In the aftermath of this weekend’s disappointing G-20 summit in Shanghai in which the much anticipated “grand Chinese devaluation” was not only not discussed, but any abrupt devaluation was taken off the table (if only for the time being), the market has shifted its attention to the next big policy event, which is the March 10 ECB announcement where much more easing is already priced in.
As we added following our G-20 summary, “the next big move in the market is now entirely in Mario Draghi’s hands” citing Citi’s Israel Englander, who said laid out the possible outcomes as follows:
The ECB is in focus. EZ is undershooting on growth and inflation, and ECB President Draghi has been impassioned on the need to provide more stimulus. If they lowball or grudgingly meet expectations, we could face another December 4 move because market participants will see it as the equivalent of a ‘last ease in the cycle announcement’, basically ECB throwing in the towel. If they move aggressively (and take measures beyond vanilla QE and 10bps on rates), they will catch market off guard and unwind the view that policymakers see themselves as powerless.

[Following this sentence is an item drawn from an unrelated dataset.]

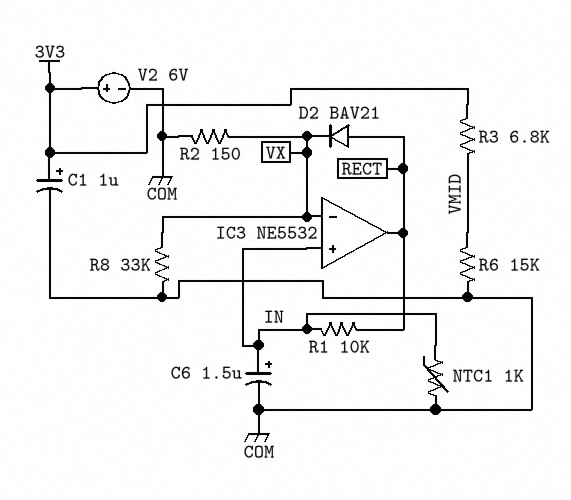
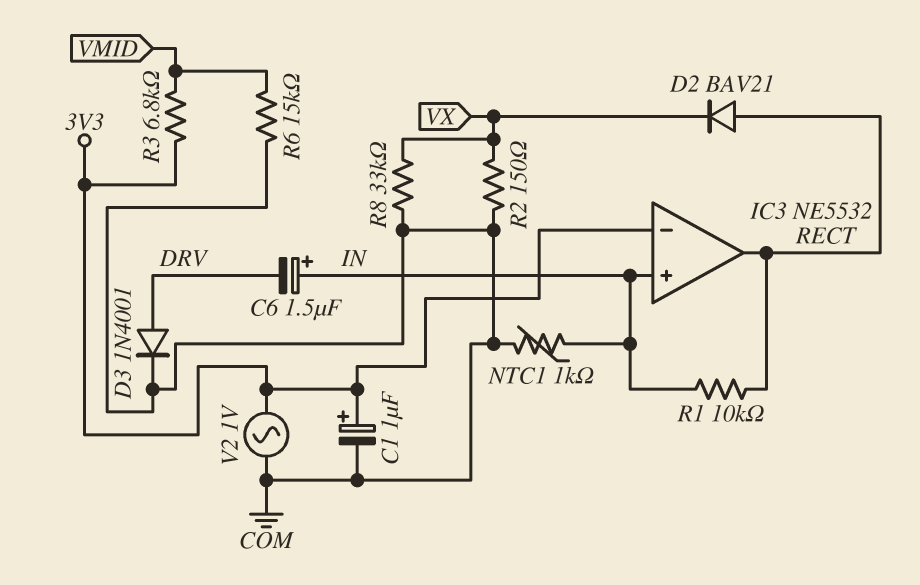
C6: 1.5uF (plus IN, minus COM) -> 1.5uF (plus IN, minus DRV)
D3: none -> diode 1N4001 (A DRV, K COM)
IC3 pin in-: VX -> 3V3
V2: 6V (plus 3V3, minus COM) -> AC 1V (3V3, COM)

We think it will be the former, which brings to mind the warning we posted on December 2, when citing MarketNews we wrote that “Mario Draghi May “Under-Deliver” Tomorrow, MNI Warns”:
Draghi has been priming markets for action since October, saying the ECB will do what it must to raise inflation as quickly as possible, and investors are betting that the probability of a deposit-rate cut is 100 percent. Now, even with some officials voicing misgivings, his Governing Council may find that only a rate reduction combined with increased bond purchases and possibly as-yet unannounced tools will prove convincing enough.
The December 3 “shock” in which the ECB ended up doing almost nothing, and which unleashed the biggest EURUSD move higher since the announcement of QE1, while Bunds and and macro hedge funds P&Ls plunged, is still fresh in all traders’ minds.